Wednesday, May 3, 2017

301. The 2017 Alphabet: D

D is for Dost.

Dost see how unregarded now

That piece of beauty passes?


Initial D in The Poems of Sir John Suckling (1896)
The early Vale Press books contained numerous decorated initials, often one on each page. There was some variety in the initials within one book. The 1896 edition of The Poems of Sir John Suckling, for example, counted 77 initials on 117 pages. However, there were six larger variants (for the letters A, I, O, S, T, and W), while there were also two variants for the small initial A.

In the distribution of the larger and smaller variants, a scheme was not strictly adhered to, not even regarding the length of the lines, allowing for the space to be filled with either a smaller or a larger variant. The use of two similar small initials A seems to be at random, or may have been an error, or indeed a conscious choice.  

Even so, in some cases surely the variation was based on typographical issues, and did not have to do with matters of aesthetics.

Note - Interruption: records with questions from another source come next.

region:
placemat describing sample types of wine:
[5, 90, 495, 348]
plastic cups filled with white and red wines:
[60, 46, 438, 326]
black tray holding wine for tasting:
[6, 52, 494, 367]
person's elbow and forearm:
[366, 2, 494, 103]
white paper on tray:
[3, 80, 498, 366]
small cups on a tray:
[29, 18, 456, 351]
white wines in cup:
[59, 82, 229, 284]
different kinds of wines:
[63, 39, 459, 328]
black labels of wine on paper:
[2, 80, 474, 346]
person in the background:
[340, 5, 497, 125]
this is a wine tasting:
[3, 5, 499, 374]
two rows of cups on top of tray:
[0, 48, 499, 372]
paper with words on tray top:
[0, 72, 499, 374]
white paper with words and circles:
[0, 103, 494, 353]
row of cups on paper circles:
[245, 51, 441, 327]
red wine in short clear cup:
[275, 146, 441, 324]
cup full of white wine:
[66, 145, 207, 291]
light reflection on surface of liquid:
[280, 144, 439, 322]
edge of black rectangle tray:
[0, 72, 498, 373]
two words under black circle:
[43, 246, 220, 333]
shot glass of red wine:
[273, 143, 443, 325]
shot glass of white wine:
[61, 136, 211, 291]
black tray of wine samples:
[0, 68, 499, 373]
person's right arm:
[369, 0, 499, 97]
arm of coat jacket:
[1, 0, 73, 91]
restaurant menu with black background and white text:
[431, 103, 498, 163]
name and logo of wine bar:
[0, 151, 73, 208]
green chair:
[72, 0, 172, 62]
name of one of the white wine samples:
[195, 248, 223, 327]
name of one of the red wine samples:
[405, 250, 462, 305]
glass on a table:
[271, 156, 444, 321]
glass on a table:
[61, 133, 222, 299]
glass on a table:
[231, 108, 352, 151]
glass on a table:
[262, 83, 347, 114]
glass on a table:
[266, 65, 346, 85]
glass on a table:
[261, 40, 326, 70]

Sonnet I on page xiv opens with the small initial D. On the opposite page Sonnet II opens with a large initial O. The opening lines of the first sonnet occupy one line each. In the second sonnet the lines had to be broken up three times, which is shown by an indentation. Ricketts did not use the smaller initial on that page, because, even if he had, he would have had to break off most of the lines. These are not Shakespearean sonnets with lines of equal length. Some of the lines of the second sonnet are longer than those of the first sonnet. The white spaces after the line breaks would have been too large if the smaller initial had been used. These have been avoided by the use of the larger initial of 40 mm width - the smaller initial would have taken 27 mm.